• _Problem to work on_
When you reach the line containing "Regler for FCI prøver", begin copying, and keep copying each line exactly until the listing ends.

Data Block Start

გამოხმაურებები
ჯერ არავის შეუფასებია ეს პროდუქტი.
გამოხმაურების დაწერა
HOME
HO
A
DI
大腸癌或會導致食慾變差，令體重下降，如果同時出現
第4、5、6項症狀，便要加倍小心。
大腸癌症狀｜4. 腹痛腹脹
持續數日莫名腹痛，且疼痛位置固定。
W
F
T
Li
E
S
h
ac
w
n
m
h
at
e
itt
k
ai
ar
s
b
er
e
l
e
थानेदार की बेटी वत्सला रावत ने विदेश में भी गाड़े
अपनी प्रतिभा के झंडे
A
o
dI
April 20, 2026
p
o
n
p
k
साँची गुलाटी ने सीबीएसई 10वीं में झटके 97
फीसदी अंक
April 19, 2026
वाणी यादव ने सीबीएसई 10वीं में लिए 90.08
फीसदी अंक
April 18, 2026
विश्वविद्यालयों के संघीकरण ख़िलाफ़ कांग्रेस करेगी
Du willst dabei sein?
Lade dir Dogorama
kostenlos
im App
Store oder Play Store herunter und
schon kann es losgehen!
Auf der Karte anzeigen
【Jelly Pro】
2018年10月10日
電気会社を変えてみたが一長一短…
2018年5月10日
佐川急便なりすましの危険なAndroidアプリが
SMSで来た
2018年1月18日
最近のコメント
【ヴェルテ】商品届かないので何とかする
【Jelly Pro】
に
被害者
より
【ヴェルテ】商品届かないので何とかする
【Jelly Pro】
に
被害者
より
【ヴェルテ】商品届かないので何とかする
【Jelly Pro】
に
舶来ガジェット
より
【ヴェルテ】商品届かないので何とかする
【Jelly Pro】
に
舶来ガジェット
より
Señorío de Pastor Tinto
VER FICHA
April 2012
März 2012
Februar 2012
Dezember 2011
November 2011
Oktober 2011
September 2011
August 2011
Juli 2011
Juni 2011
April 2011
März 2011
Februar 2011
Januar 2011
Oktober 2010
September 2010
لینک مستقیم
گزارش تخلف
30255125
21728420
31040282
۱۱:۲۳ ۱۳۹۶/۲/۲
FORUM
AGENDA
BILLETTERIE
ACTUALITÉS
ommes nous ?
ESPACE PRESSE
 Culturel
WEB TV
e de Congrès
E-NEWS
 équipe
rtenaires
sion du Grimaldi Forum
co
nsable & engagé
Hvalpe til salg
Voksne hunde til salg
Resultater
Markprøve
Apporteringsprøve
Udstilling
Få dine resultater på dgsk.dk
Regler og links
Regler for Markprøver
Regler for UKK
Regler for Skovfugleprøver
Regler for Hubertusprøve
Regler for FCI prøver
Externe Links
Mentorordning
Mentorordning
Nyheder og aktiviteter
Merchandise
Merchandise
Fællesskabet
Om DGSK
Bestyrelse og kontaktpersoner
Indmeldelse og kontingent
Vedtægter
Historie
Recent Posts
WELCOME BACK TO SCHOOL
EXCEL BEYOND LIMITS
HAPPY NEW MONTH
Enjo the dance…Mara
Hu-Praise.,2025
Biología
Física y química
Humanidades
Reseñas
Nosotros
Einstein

Data Block End

• _Output of the exercise_
Regler for FCI prøver
Externe Links
Mentorordning
Mentorordning
Nyheder og aktiviteter
Merchandise
Merchandise
Fællesskabet
Om DGSK
Bestyrelse og kontaktpersoner
Indmeldelse og kontingent
Vedtægter
Historie
Recent Posts
WELCOME BACK TO SCHOOL
EXCEL BEYOND LIMITS
HAPPY NEW MONTH
Enjo the dance…Mara
Hu-Praise.,2025
Biología
Física y química
Humanidades
Reseñas
Nosotros
Einstein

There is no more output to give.